Seperti diketahui, Jaksa Penuntut Umum mendakwa Ahok melakukan penodaan terhadap agama karena dianggap menggunakan Surat Al-Maidah 51 untuk kepentingan pilkada. Perbuatan Ahok yang dianggap jaksa menodai agama disebut sejalan dengan pendapat dan sikap keagamaan MUI.

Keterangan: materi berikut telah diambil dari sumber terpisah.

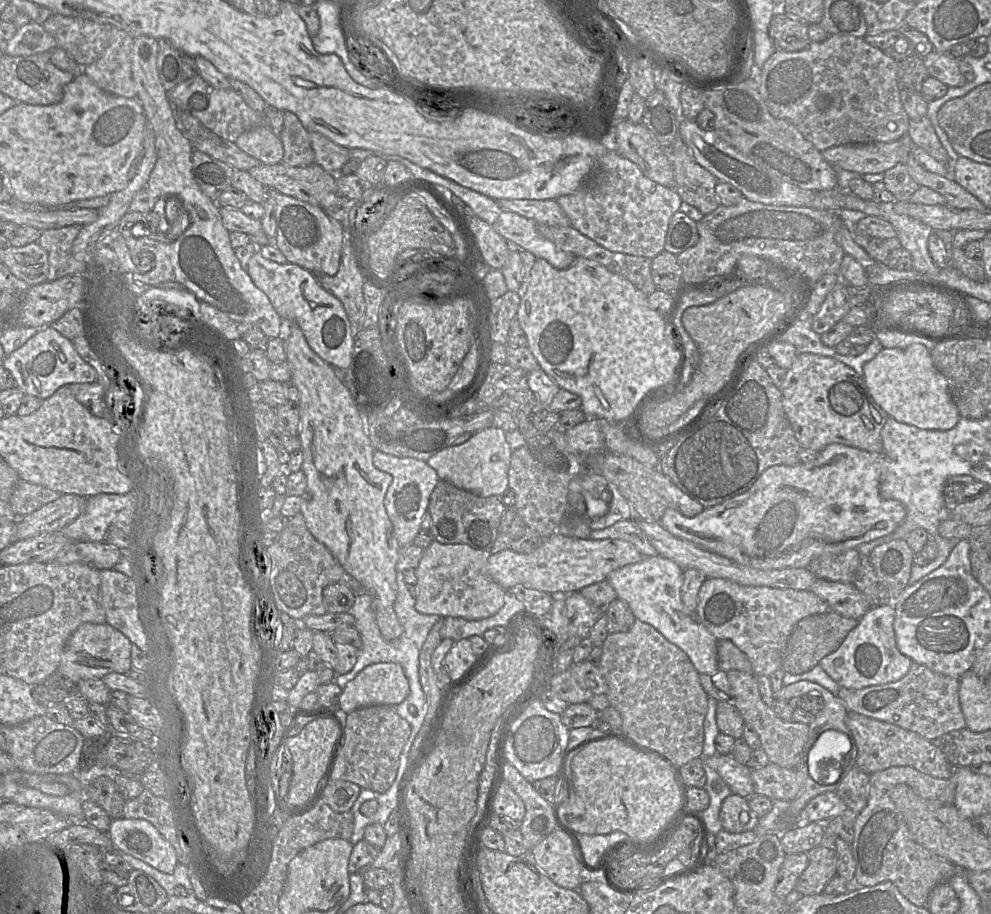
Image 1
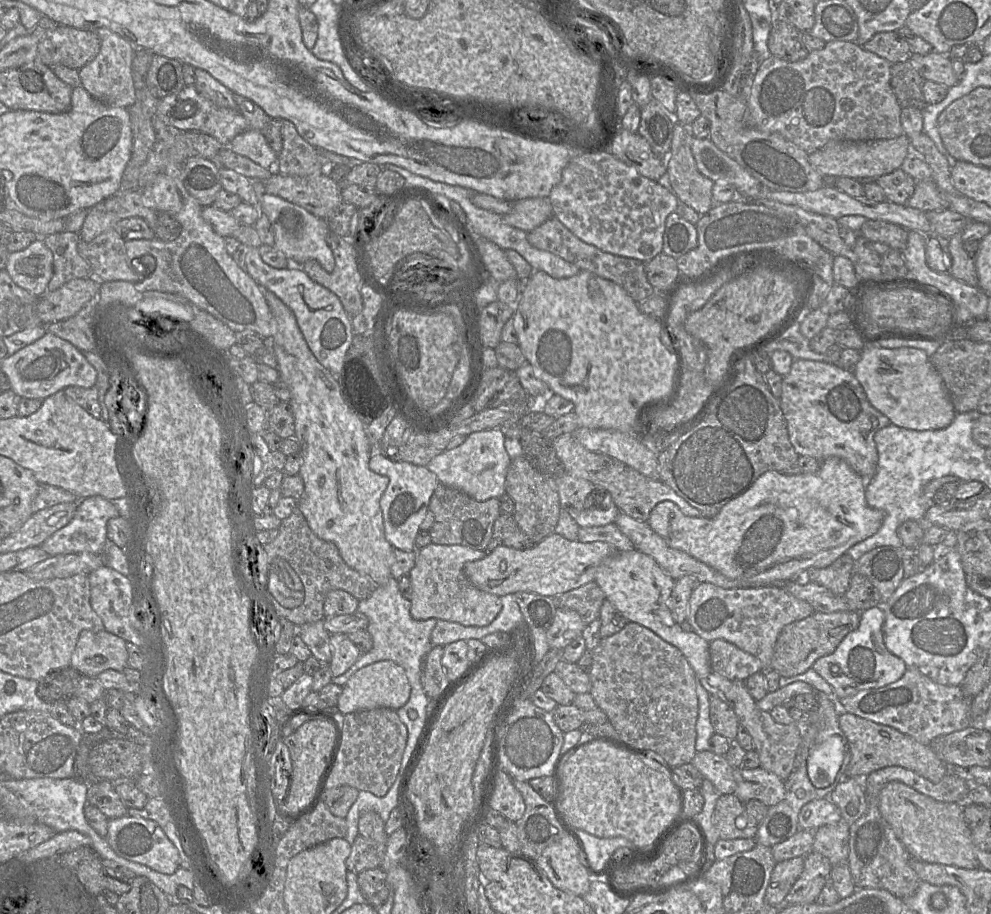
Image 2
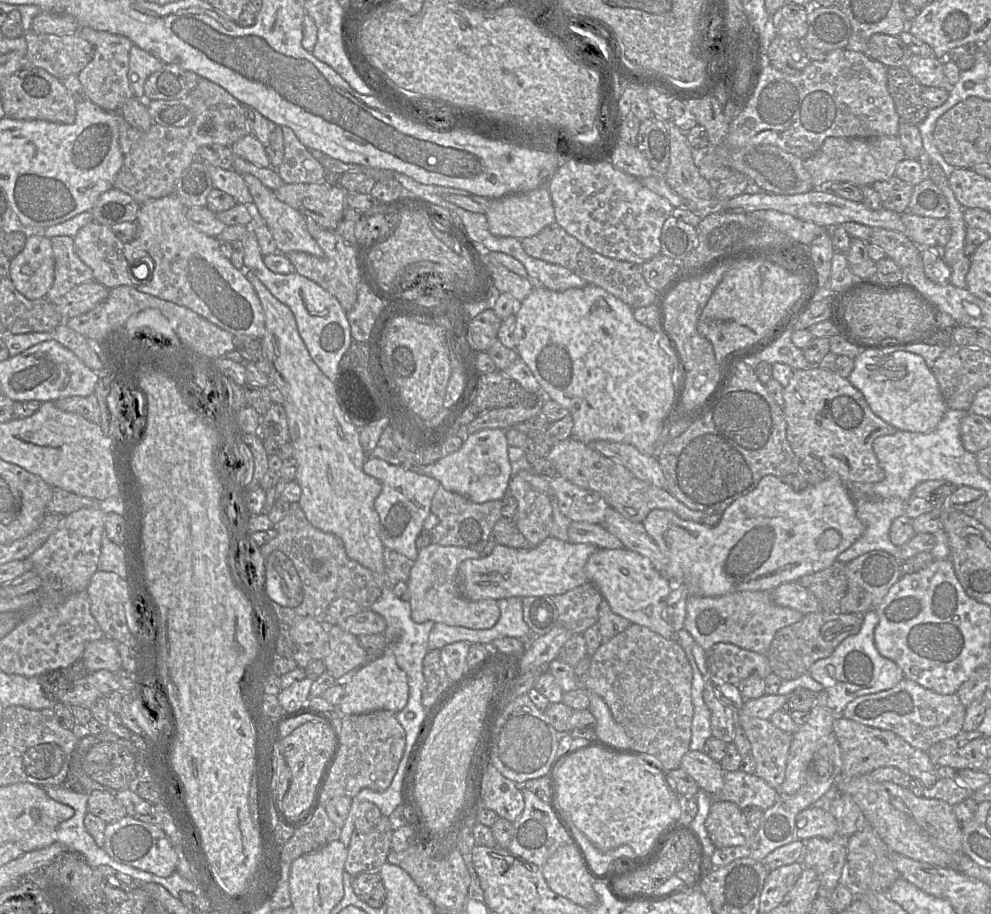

Perbuatan Ahok yang disebut jaksa menodai agama ini terjadi saat Ahok berkunjung ke tempat pelelangan ikan (TPI) Pulau Pramuka di Pulau Panggang, Kepulauan Seribu, pada 27 September 2016. Saat itu Ahok datang dalam rangka panen ikan kerapu dengan didampingi sejumlah anggota DPRD DKI Jakarta, Bupati Kepulauan Seribu, Kepala Dinas Kelautan Perikanan dan Ketahanan Pangan, serta para nelayan, tokoh masyarakat, dan tokoh agama.